Data recovery and disk repair questions and discussions related to old-fashioned SATA, SAS, SCSI, IDE, MFM hard drives - any type of storage device that has moving parts
September 15th, 2011, 17:15
Anyone have a clue on how the data is specifically laid out- algorithm? It seems parity is on each drive, but not sure if in groups or data-parity-data, etc.
September 15th, 2011, 19:17
This will have the typical delayed parity you see with all smart array controllers. Try with a delay of 2 first.
September 16th, 2011, 2:29
How many drives?
I agree with phishin_ca, most probably you'll have delayed parity like all HP servers.
September 16th, 2011, 4:24
phishin_ca wrote:Try with a delay of 2 first.
Delay in HP always will be higher than 2...
enroute2 wrote:Anyone have a clue on how the data is specifically laid out- algorithm?
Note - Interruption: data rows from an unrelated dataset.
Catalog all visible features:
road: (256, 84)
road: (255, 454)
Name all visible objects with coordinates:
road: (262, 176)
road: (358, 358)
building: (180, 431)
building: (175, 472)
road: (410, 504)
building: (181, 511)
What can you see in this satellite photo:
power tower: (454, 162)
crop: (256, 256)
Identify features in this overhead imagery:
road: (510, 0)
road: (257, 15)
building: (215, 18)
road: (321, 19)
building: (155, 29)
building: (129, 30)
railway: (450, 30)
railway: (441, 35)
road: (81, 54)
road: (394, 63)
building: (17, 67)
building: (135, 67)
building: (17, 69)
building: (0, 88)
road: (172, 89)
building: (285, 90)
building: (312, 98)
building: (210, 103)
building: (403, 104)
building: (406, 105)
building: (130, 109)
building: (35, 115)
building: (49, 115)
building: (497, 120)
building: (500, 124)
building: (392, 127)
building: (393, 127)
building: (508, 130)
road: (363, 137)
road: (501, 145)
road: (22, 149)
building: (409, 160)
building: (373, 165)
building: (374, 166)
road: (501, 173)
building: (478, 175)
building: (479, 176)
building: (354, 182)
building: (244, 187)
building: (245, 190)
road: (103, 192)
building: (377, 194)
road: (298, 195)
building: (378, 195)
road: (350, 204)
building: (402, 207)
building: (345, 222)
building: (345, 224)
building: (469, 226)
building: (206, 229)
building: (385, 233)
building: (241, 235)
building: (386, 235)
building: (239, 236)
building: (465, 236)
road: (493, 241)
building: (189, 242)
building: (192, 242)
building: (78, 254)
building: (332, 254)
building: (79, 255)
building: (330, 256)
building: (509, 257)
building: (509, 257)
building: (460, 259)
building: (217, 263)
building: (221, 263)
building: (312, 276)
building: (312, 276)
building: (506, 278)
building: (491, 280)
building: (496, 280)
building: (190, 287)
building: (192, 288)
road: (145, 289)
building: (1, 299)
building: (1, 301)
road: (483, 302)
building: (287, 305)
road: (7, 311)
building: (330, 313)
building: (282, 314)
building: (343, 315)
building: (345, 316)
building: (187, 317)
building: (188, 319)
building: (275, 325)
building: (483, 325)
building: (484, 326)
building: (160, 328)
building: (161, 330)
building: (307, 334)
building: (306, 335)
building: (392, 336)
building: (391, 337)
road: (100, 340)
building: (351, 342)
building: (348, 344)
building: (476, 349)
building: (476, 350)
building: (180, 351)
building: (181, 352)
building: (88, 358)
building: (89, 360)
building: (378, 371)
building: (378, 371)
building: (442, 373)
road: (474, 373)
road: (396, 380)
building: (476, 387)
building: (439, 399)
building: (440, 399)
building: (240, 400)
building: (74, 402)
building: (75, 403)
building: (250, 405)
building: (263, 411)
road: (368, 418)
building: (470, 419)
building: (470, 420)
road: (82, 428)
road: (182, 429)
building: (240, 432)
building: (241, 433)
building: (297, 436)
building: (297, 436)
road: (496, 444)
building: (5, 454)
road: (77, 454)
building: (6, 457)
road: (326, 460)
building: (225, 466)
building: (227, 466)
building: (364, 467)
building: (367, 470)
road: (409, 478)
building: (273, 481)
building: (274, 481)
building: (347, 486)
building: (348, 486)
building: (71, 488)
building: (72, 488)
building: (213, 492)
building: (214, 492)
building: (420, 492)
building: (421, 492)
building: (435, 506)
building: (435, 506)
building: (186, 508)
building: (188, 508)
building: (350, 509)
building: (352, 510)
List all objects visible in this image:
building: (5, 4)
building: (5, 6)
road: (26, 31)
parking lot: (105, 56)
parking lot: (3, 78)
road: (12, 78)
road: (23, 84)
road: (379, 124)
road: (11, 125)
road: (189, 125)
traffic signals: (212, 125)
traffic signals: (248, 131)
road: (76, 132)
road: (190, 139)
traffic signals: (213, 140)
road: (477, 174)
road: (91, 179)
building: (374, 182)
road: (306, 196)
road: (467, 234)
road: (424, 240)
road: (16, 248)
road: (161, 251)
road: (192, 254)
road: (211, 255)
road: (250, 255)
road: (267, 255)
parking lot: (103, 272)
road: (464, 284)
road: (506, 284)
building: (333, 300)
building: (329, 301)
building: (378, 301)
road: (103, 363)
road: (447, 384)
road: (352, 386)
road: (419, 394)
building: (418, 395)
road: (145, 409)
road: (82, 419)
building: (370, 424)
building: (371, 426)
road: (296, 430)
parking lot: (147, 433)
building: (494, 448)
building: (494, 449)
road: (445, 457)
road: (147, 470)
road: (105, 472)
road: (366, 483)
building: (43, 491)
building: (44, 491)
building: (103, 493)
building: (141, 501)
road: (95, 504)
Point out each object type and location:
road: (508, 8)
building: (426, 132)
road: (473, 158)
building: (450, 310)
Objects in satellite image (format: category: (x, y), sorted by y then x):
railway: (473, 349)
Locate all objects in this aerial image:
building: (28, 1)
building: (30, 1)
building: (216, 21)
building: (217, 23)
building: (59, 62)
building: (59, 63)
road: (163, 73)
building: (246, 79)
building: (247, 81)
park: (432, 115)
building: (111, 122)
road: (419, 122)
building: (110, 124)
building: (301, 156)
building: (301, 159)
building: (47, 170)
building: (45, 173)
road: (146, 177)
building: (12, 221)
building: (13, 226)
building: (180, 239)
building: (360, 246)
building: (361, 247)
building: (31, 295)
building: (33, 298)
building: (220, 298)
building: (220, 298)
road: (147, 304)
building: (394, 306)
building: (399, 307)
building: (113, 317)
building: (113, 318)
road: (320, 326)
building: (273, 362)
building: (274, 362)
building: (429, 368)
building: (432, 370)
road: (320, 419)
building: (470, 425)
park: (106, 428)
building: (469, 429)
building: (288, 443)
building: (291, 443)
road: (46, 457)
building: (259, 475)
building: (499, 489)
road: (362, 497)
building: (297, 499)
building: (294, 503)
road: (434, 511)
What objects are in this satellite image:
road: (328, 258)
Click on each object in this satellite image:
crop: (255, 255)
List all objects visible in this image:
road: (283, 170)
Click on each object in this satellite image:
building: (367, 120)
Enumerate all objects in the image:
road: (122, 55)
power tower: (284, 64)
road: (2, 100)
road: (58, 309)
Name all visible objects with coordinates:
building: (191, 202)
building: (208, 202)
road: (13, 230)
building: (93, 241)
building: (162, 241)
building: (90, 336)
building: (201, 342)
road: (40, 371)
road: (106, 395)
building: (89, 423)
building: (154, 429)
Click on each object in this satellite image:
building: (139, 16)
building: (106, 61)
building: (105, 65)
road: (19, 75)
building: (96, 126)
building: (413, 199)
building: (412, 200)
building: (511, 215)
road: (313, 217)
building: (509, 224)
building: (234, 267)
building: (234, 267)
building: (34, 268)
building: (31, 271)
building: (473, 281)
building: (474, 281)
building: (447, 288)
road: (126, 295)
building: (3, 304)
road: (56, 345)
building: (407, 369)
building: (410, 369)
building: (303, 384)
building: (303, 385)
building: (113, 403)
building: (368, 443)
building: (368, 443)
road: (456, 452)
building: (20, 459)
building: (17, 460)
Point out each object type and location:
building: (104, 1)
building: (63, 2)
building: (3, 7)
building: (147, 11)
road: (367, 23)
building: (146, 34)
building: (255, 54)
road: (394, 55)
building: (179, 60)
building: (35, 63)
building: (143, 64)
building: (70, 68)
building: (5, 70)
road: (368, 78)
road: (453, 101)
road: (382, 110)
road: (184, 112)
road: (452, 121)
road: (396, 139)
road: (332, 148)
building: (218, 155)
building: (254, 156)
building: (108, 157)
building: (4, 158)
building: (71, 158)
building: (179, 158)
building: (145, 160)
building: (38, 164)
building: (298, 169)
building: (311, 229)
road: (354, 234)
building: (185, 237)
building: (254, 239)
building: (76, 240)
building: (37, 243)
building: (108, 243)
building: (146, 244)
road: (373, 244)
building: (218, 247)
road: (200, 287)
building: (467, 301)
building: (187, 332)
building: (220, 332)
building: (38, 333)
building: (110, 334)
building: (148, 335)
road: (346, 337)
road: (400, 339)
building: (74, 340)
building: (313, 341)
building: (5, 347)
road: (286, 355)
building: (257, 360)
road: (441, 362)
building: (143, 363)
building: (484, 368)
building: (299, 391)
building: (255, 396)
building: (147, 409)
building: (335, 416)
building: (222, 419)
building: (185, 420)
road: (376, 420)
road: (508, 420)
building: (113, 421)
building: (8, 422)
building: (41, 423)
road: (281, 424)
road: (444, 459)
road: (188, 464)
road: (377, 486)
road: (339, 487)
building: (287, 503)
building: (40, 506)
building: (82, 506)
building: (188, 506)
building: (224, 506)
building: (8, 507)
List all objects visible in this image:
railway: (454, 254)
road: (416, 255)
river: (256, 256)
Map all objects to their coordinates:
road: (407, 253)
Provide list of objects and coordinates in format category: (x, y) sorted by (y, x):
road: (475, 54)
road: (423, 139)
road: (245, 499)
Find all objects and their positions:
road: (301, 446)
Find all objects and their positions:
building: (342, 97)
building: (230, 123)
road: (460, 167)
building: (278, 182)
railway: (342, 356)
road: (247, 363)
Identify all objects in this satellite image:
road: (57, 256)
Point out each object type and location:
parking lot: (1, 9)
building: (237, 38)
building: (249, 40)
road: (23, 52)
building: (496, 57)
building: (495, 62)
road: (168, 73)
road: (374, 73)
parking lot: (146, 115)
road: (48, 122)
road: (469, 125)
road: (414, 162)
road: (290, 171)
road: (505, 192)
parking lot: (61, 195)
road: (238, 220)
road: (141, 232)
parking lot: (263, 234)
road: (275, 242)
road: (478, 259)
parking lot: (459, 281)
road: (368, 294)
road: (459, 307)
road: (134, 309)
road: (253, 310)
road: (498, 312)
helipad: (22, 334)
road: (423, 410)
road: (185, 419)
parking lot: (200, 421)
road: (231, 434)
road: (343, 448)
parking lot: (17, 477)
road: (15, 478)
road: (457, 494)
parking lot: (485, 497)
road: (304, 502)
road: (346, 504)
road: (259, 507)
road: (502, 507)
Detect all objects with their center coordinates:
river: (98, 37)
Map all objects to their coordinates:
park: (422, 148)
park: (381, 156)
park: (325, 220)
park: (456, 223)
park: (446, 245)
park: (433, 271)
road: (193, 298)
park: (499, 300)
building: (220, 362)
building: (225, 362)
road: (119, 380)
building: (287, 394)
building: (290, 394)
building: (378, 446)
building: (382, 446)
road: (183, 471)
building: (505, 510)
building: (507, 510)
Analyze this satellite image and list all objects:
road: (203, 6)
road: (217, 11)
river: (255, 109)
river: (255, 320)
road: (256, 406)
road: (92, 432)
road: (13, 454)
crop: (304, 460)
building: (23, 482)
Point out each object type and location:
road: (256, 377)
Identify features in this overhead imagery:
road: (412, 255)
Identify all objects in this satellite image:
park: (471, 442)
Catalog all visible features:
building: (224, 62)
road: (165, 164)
It seems parity is on each drive, but not sure if in groups or data-parity-data, etc.
Data and parity is written as in standard RAID5, except parity is written to the same disk for a set number of stripes - this is the delay.
September 16th, 2011, 4:26
For information, WinHex can handle delay for HP RAIDs...
September 16th, 2011, 4:28
I usually use R-Studio and create a custom block layout to deal with these.
September 16th, 2011, 5:24
Both fits for the same goal, euth a rewind differences between them.
Winhex is much better for analysis and r-studio is better for rebuilding.
September 16th, 2011, 11:05
I am just partial to the WinHex way. With a larger array you have to do a lot more work in RStudio. Once I have the volume snapshot in WinHex, I feel no reason to leave
September 16th, 2011, 11:09
phishin_ca wrote:I am just partial to the WinHex way. With a larger array you have to do a lot more work in RStudio. Once I have the volume snapshot in WinHex, I feel no reason to leave

Personally I always use both. Winhex is great for analysis of disks, has a great option to synchronise multiple windows while R-Studio has a nice interface, many useful features and is easily configured.
But then again, I do not think any engineer working on RAID arrays will limit themselves to 1 or even 2 software titles.
September 17th, 2011, 16:54
Totally right, a good DR engineer will adapt itself to any app.